WORK TO BE COMPLETED |
Look below for the line containing "[00:00.000]"; from there, print each line exactly up to and including the line containing "11: (405, 61, 214.96)", and stop.

Stored data entries |
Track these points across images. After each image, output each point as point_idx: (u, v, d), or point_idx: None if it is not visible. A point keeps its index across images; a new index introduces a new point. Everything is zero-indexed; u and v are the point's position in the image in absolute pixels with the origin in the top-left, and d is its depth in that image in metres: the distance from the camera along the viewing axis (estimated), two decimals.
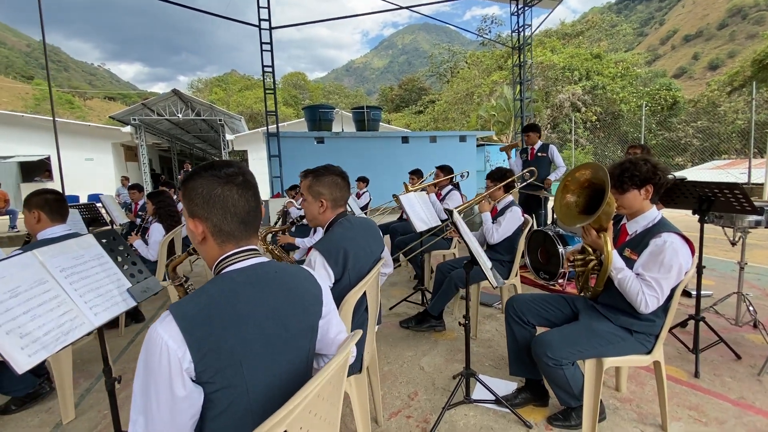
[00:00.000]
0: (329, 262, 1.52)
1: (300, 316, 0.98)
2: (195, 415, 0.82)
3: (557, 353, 1.68)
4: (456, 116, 27.33)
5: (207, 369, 0.80)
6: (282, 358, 0.92)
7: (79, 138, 14.25)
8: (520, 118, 12.41)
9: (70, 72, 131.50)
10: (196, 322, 0.80)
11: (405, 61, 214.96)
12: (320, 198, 1.65)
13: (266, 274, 0.95)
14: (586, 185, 1.73)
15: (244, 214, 0.95)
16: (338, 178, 1.66)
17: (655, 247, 1.65)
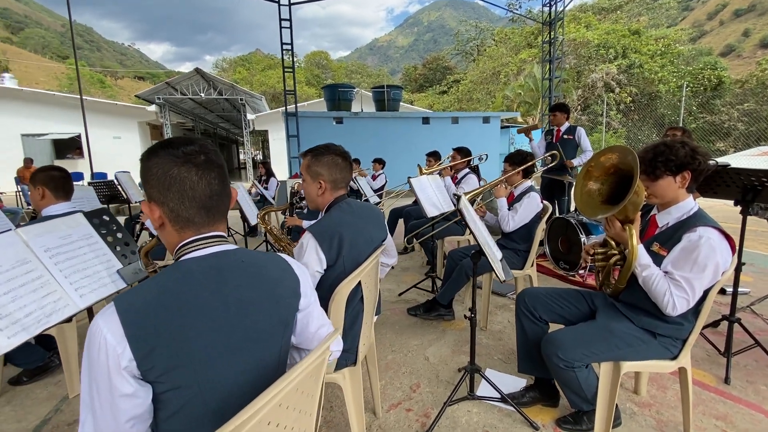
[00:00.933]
0: (322, 247, 1.42)
1: (269, 310, 0.88)
2: (142, 415, 0.74)
3: (569, 354, 1.54)
4: (481, 96, 26.42)
5: (153, 368, 0.71)
6: (248, 355, 0.83)
7: (107, 117, 14.62)
8: (548, 98, 11.84)
9: (102, 52, 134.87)
10: (141, 315, 0.72)
11: (430, 39, 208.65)
12: (319, 179, 1.54)
13: (229, 263, 0.85)
14: (611, 171, 1.54)
15: (204, 199, 0.84)
16: (339, 158, 1.54)
17: (689, 242, 1.46)
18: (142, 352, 0.70)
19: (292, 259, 1.04)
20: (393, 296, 3.46)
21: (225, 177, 0.90)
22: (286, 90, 9.80)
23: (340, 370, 1.55)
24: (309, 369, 0.82)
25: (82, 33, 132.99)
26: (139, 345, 0.70)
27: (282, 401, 0.74)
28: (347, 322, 1.50)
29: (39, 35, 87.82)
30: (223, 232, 0.92)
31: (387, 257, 1.90)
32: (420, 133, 11.61)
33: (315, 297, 1.06)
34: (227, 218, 0.96)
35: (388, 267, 1.95)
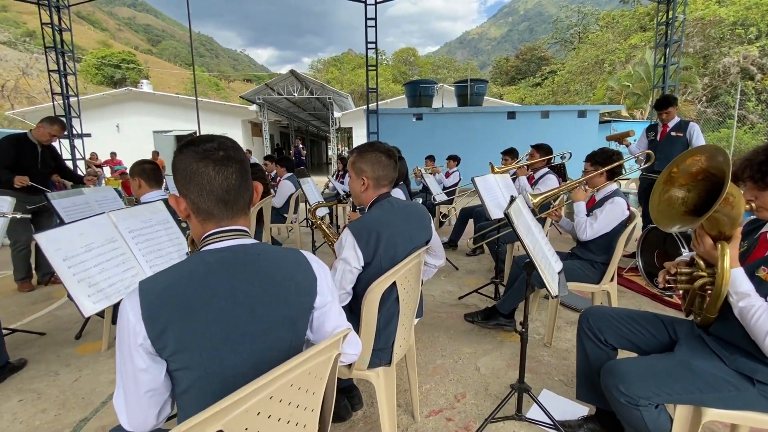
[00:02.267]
0: (359, 244, 1.42)
1: (276, 305, 0.91)
2: (158, 388, 0.82)
3: (634, 390, 1.31)
4: (580, 88, 24.02)
5: (165, 348, 0.78)
6: (253, 347, 0.87)
7: (216, 115, 16.68)
8: (662, 89, 10.28)
9: (219, 58, 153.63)
10: (157, 299, 0.79)
11: (526, 29, 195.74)
12: (362, 176, 1.54)
13: (243, 257, 0.89)
14: (700, 177, 1.26)
15: (221, 193, 0.88)
16: (382, 156, 1.52)
17: None
18: (155, 332, 0.77)
19: (314, 257, 1.05)
20: (452, 299, 3.35)
21: (244, 172, 0.94)
22: (368, 88, 10.06)
23: (374, 368, 1.54)
24: (307, 366, 0.83)
25: (204, 43, 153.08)
26: (152, 326, 0.77)
27: (273, 394, 0.76)
28: (381, 322, 1.49)
29: (172, 46, 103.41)
30: (245, 227, 0.97)
31: (434, 258, 1.83)
32: (505, 128, 11.01)
33: (334, 297, 1.06)
34: (249, 212, 1.01)
35: (434, 268, 1.88)
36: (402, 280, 1.48)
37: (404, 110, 11.18)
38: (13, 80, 25.03)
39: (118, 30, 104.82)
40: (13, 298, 3.46)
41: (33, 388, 2.17)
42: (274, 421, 0.79)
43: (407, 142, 10.67)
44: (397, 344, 1.58)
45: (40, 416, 1.93)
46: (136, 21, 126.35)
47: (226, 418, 0.69)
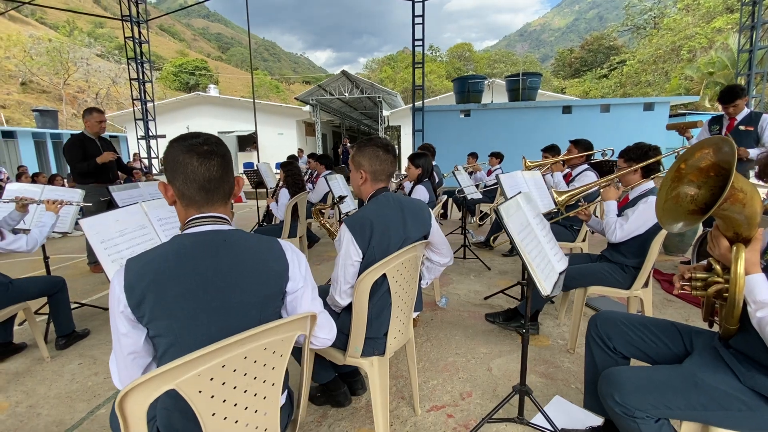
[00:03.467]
0: (356, 238, 1.48)
1: (245, 286, 0.99)
2: (139, 352, 0.95)
3: (630, 400, 1.22)
4: (653, 78, 21.90)
5: (143, 316, 0.91)
6: (221, 322, 0.96)
7: (273, 116, 17.62)
8: (747, 76, 9.10)
9: (281, 62, 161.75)
10: (138, 274, 0.91)
11: (595, 17, 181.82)
12: (360, 169, 1.60)
13: (217, 241, 0.99)
14: (712, 173, 1.14)
15: (203, 181, 0.99)
16: (380, 150, 1.56)
17: None
18: (133, 302, 0.90)
19: (290, 246, 1.13)
20: (478, 299, 3.28)
21: (226, 165, 1.04)
22: (414, 85, 10.05)
23: (368, 357, 1.59)
24: (262, 342, 0.90)
25: (268, 48, 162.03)
26: (131, 296, 0.90)
27: (226, 363, 0.85)
28: (373, 312, 1.53)
29: (239, 52, 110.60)
30: (224, 214, 1.07)
31: (438, 255, 1.83)
32: (560, 124, 10.40)
33: (307, 284, 1.13)
34: (229, 202, 1.11)
35: (441, 266, 1.88)
36: (393, 272, 1.50)
37: (451, 107, 10.99)
38: (105, 89, 28.62)
39: (193, 40, 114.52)
40: (86, 278, 4.00)
41: (91, 354, 2.51)
42: (229, 388, 0.87)
43: (454, 139, 10.51)
44: (391, 335, 1.61)
45: (92, 378, 2.24)
46: (209, 30, 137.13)
47: (179, 379, 0.79)
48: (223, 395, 0.87)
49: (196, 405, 0.83)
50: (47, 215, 2.37)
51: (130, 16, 10.31)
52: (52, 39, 29.28)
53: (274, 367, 0.96)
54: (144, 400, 0.77)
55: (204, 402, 0.84)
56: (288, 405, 1.18)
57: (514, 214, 1.44)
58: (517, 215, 1.46)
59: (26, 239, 2.20)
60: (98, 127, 3.67)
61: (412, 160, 3.18)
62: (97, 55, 31.93)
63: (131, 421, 0.76)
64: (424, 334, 2.67)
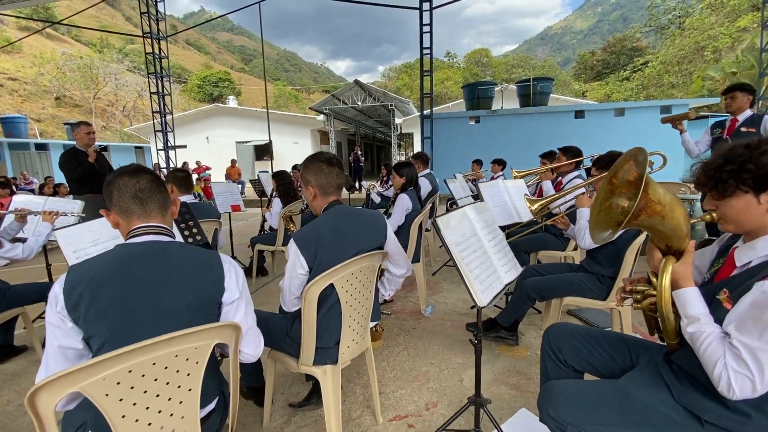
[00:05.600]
0: (302, 251, 1.52)
1: (176, 294, 1.06)
2: (67, 347, 1.02)
3: (563, 414, 1.21)
4: (676, 80, 21.19)
5: (78, 318, 0.99)
6: (152, 327, 1.02)
7: (288, 126, 18.04)
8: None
9: (302, 72, 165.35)
10: (76, 278, 1.00)
11: (618, 18, 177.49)
12: (308, 185, 1.65)
13: (153, 251, 1.07)
14: (638, 183, 1.13)
15: (135, 191, 1.10)
16: (323, 165, 1.61)
17: (762, 295, 0.95)
18: (70, 303, 0.99)
19: (227, 258, 1.20)
20: (465, 308, 3.26)
21: (155, 180, 1.14)
22: (422, 93, 10.09)
23: (320, 366, 1.62)
24: (172, 349, 0.95)
25: (289, 58, 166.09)
26: (69, 298, 0.99)
27: (133, 368, 0.90)
28: (323, 322, 1.57)
29: (260, 62, 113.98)
30: (162, 224, 1.14)
31: (395, 267, 1.85)
32: (572, 129, 10.20)
33: (243, 296, 1.19)
34: (167, 214, 1.18)
35: (399, 278, 1.89)
36: (342, 282, 1.54)
37: (460, 113, 10.97)
38: (132, 101, 30.08)
39: (218, 52, 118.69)
40: None
41: None
42: (139, 392, 0.93)
43: (463, 146, 10.48)
44: (344, 344, 1.64)
45: None
46: (233, 43, 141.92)
47: (84, 382, 0.85)
48: (133, 399, 0.92)
49: (104, 407, 0.89)
50: (44, 225, 2.53)
51: (150, 33, 10.82)
52: (83, 56, 31.04)
53: (189, 373, 1.01)
54: (50, 400, 0.83)
55: (112, 405, 0.89)
56: (221, 409, 1.22)
57: (456, 225, 1.45)
58: (461, 226, 1.47)
59: (22, 248, 2.35)
60: (87, 138, 3.79)
61: (397, 170, 3.22)
62: (128, 70, 33.62)
63: (43, 418, 0.83)
64: (402, 342, 2.68)
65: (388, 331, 2.87)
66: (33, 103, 29.42)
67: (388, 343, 2.68)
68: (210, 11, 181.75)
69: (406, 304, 3.39)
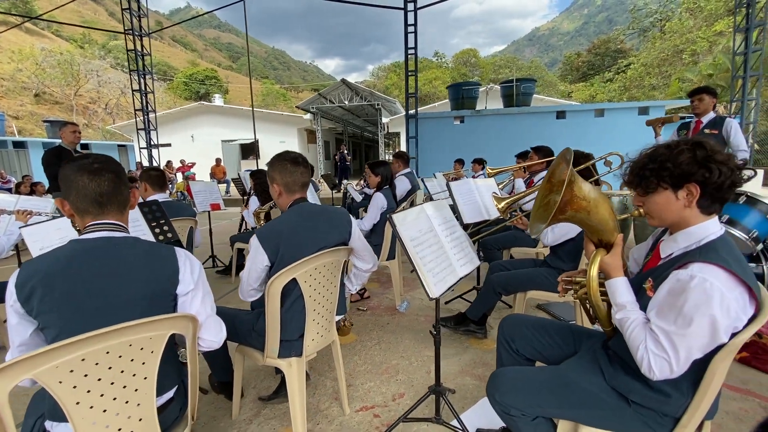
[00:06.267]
0: (263, 246, 1.57)
1: (129, 287, 1.10)
2: (28, 343, 1.06)
3: (507, 399, 1.29)
4: (657, 82, 21.72)
5: (31, 310, 1.03)
6: (106, 319, 1.06)
7: (275, 125, 17.95)
8: (742, 79, 9.01)
9: (291, 70, 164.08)
10: (29, 273, 1.03)
11: (604, 20, 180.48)
12: (273, 183, 1.70)
13: (106, 246, 1.10)
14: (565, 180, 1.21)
15: (95, 195, 1.12)
16: (287, 163, 1.66)
17: (677, 283, 1.04)
18: (22, 297, 1.02)
19: (183, 252, 1.24)
20: (441, 303, 3.34)
21: (117, 180, 1.16)
22: (407, 93, 10.17)
23: (285, 358, 1.68)
24: (126, 338, 1.00)
25: (278, 57, 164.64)
26: (21, 292, 1.02)
27: (87, 357, 0.94)
28: (287, 315, 1.62)
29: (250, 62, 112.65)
30: (119, 221, 1.18)
31: (361, 262, 1.91)
32: (553, 128, 10.38)
33: (199, 288, 1.23)
34: (126, 212, 1.22)
35: (365, 272, 1.96)
36: (306, 277, 1.59)
37: (445, 113, 11.08)
38: (114, 99, 29.52)
39: (204, 50, 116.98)
40: None
41: None
42: (93, 380, 0.97)
43: (448, 145, 10.58)
44: (308, 337, 1.70)
45: None
46: (220, 40, 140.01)
47: (36, 370, 0.89)
48: (87, 386, 0.97)
49: (58, 394, 0.93)
50: (16, 224, 2.52)
51: (132, 30, 10.67)
52: (63, 52, 30.33)
53: (144, 362, 1.05)
54: (4, 386, 0.87)
55: (66, 392, 0.94)
56: (181, 398, 1.27)
57: (413, 221, 1.52)
58: (417, 222, 1.54)
59: None
60: (73, 137, 3.88)
61: (372, 169, 3.28)
62: (111, 66, 32.93)
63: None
64: (375, 337, 2.74)
65: (363, 326, 2.94)
66: (11, 99, 28.64)
67: (362, 337, 2.75)
68: (196, 8, 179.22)
69: (383, 301, 3.46)
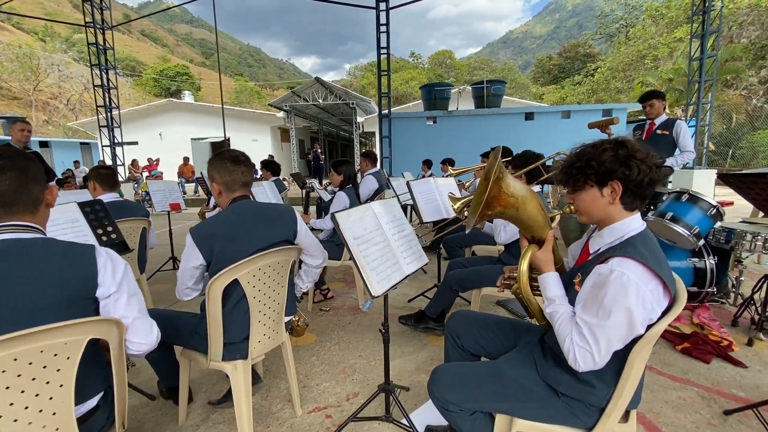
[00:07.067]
0: (197, 245, 1.53)
1: (42, 290, 1.04)
2: None
3: (445, 395, 1.30)
4: (622, 85, 22.62)
5: None
6: (11, 328, 1.00)
7: (246, 123, 17.60)
8: (697, 83, 9.50)
9: (266, 68, 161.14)
10: None
11: (575, 25, 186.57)
12: (213, 182, 1.66)
13: (12, 249, 1.04)
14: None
15: None
16: (227, 162, 1.63)
17: (599, 277, 1.08)
18: None
19: (105, 252, 1.18)
20: (403, 301, 3.36)
21: (23, 177, 1.09)
22: (380, 92, 10.17)
23: (230, 361, 1.63)
24: (38, 344, 0.95)
25: (252, 54, 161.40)
26: None
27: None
28: (229, 318, 1.58)
29: (223, 58, 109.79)
30: (31, 222, 1.11)
31: (310, 258, 1.89)
32: (522, 129, 10.65)
33: (121, 290, 1.18)
34: (38, 210, 1.15)
35: (315, 268, 1.94)
36: (248, 278, 1.56)
37: (418, 113, 11.17)
38: (77, 94, 28.16)
39: (176, 45, 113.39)
40: None
41: None
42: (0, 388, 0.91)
43: (421, 145, 10.66)
44: (254, 339, 1.66)
45: None
46: (193, 36, 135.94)
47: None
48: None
49: None
50: None
51: (93, 23, 10.21)
52: (22, 45, 28.68)
53: (59, 369, 1.00)
54: None
55: None
56: (109, 405, 1.21)
57: (358, 220, 1.51)
58: (363, 220, 1.53)
59: None
60: (21, 135, 3.72)
61: (335, 168, 3.26)
62: (75, 60, 31.38)
63: None
64: (335, 337, 2.73)
65: (325, 326, 2.91)
66: None
67: (322, 338, 2.72)
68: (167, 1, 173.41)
69: (347, 300, 3.45)
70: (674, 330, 2.59)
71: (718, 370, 2.22)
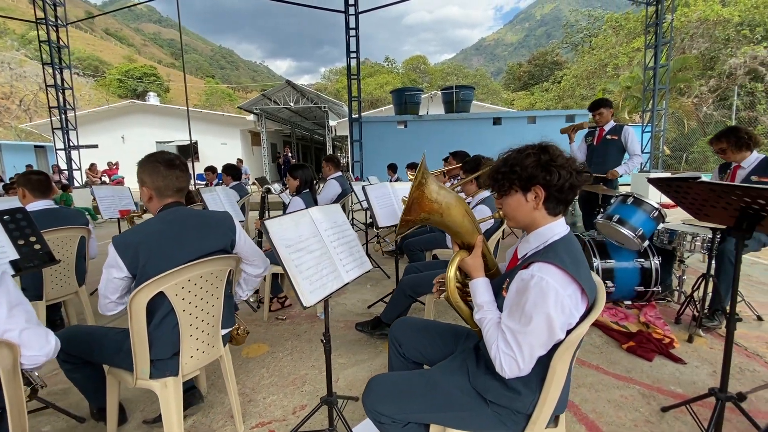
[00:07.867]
0: (120, 255, 1.43)
1: None
2: None
3: (378, 406, 1.26)
4: (586, 92, 23.54)
5: None
6: None
7: (215, 126, 17.12)
8: (652, 91, 10.00)
9: (239, 70, 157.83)
10: None
11: (543, 34, 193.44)
12: (143, 186, 1.56)
13: None
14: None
15: None
16: (161, 166, 1.53)
17: (521, 282, 1.08)
18: None
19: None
20: (362, 308, 3.31)
21: None
22: (350, 96, 10.14)
23: (159, 379, 1.54)
24: None
25: (225, 56, 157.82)
26: None
27: None
28: (156, 333, 1.49)
29: (194, 59, 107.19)
30: None
31: (252, 267, 1.82)
32: (490, 134, 10.89)
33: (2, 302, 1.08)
34: None
35: (256, 277, 1.86)
36: (177, 290, 1.47)
37: (388, 118, 11.22)
38: (31, 94, 26.60)
39: (143, 45, 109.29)
40: None
41: None
42: None
43: (392, 149, 10.69)
44: (186, 355, 1.57)
45: None
46: (161, 36, 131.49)
47: None
48: None
49: None
50: None
51: (46, 19, 9.66)
52: None
53: None
54: None
55: None
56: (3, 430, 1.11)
57: (292, 227, 1.46)
58: (298, 227, 1.48)
59: None
60: None
61: (291, 172, 3.18)
62: (30, 58, 29.67)
63: None
64: (289, 348, 2.65)
65: (279, 336, 2.82)
66: None
67: (274, 348, 2.63)
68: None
69: None
70: (621, 329, 2.67)
71: (659, 367, 2.29)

WRITTEN SOLUTION |
[00:00.000]
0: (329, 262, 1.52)
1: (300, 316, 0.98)
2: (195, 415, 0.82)
3: (557, 353, 1.68)
4: (456, 116, 27.33)
5: (207, 369, 0.80)
6: (282, 358, 0.92)
7: (79, 138, 14.25)
8: (520, 118, 12.41)
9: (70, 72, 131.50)
10: (196, 322, 0.80)
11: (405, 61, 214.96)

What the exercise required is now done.